→ **WHAT THE EXERCISE ASKS**
Copy out the data below, replacing "chart" with "graph" everywhere and keeping everything else the same. Leave the pictures out.

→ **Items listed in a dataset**
>>>
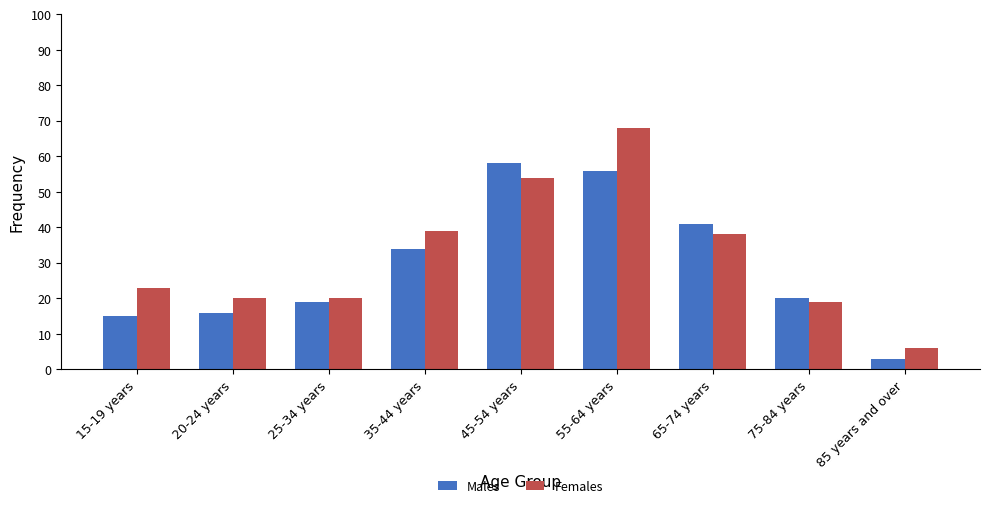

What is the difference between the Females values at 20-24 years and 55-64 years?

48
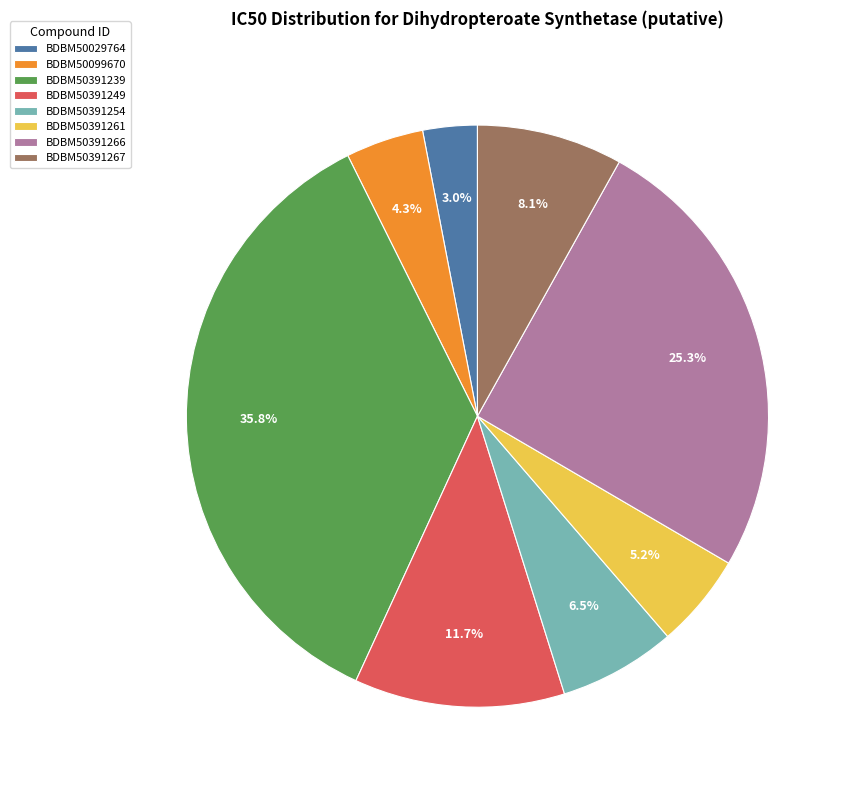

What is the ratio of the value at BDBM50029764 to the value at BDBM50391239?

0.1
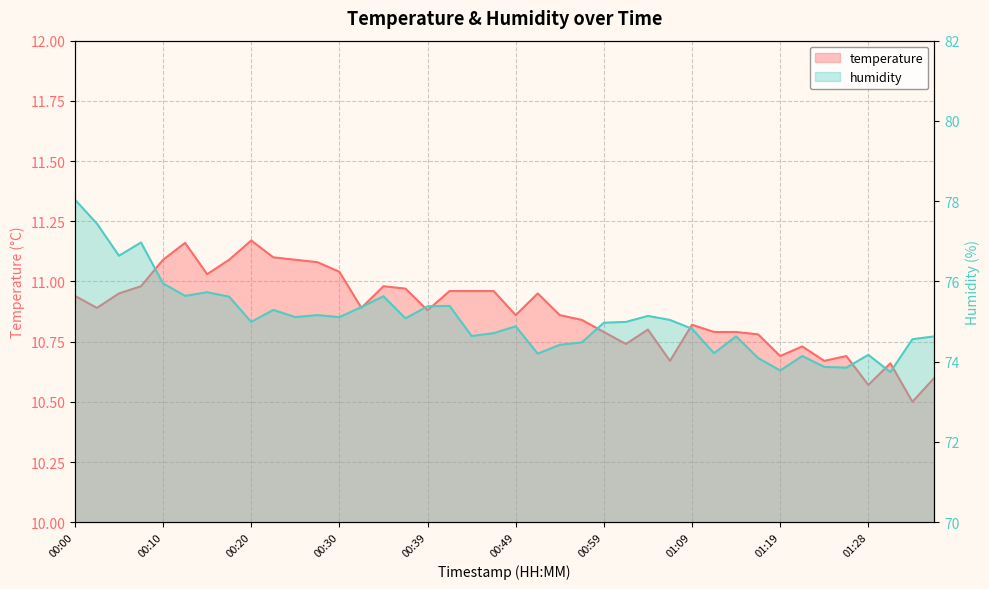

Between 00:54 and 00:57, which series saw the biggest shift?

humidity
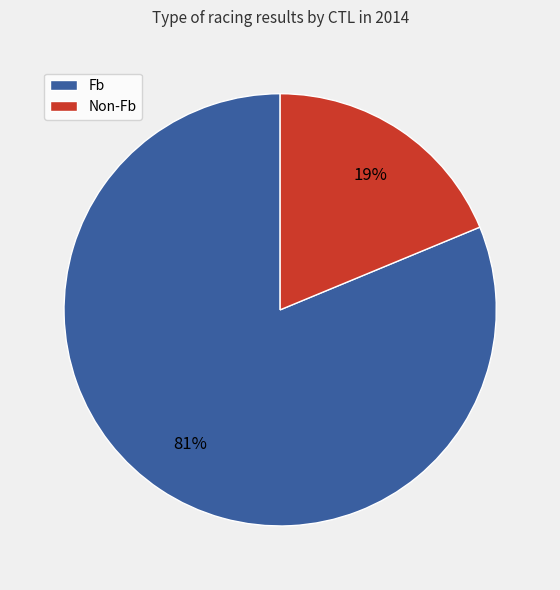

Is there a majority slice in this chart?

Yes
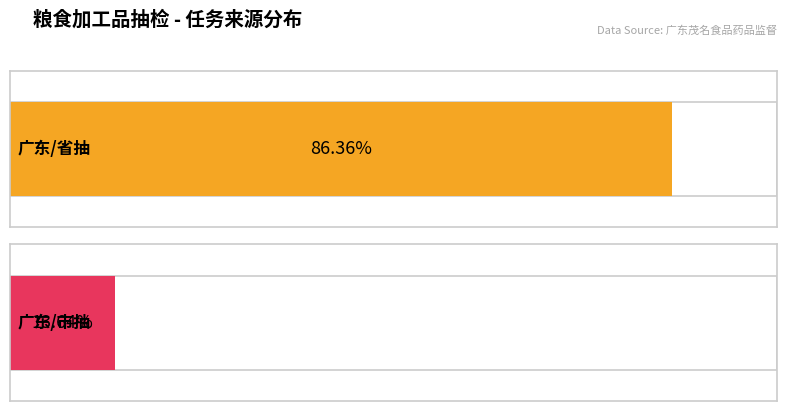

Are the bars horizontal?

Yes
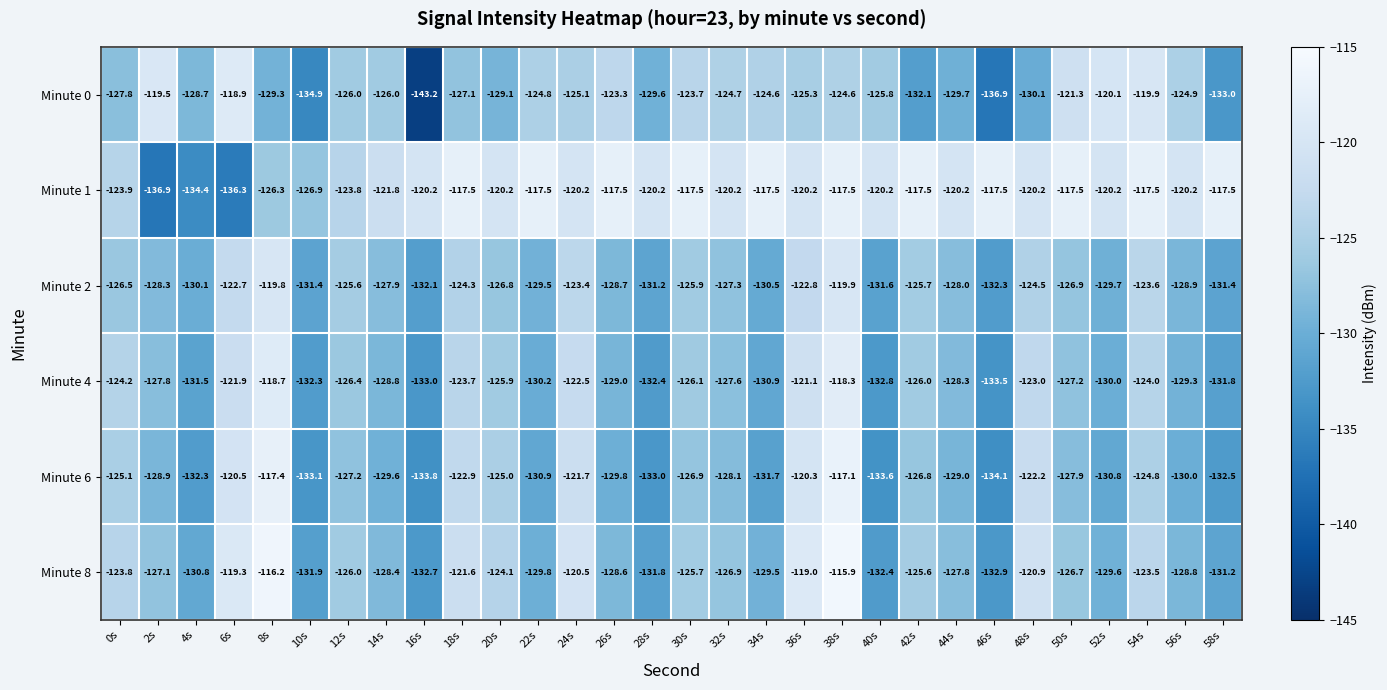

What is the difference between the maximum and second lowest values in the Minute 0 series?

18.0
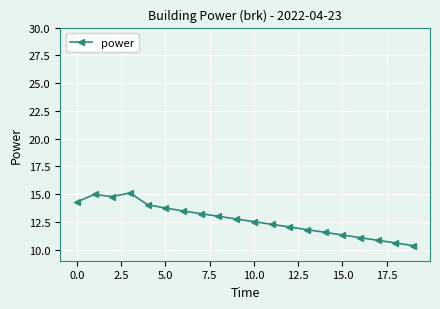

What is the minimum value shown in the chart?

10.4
<<<
→ **COMPLETED TASK**
What is the difference between the Females values at 20-24 years and 55-64 years?

48

What is the ratio of the value at BDBM50029764 to the value at BDBM50391239?

0.1

Between 00:54 and 00:57, which series saw the biggest shift?

humidity

Is there a majority slice in this graph?

Yes

Are the bars horizontal?

Yes

What is the difference between the maximum and second lowest values in the Minute 0 series?

18.0

What is the minimum value shown in the graph?

10.4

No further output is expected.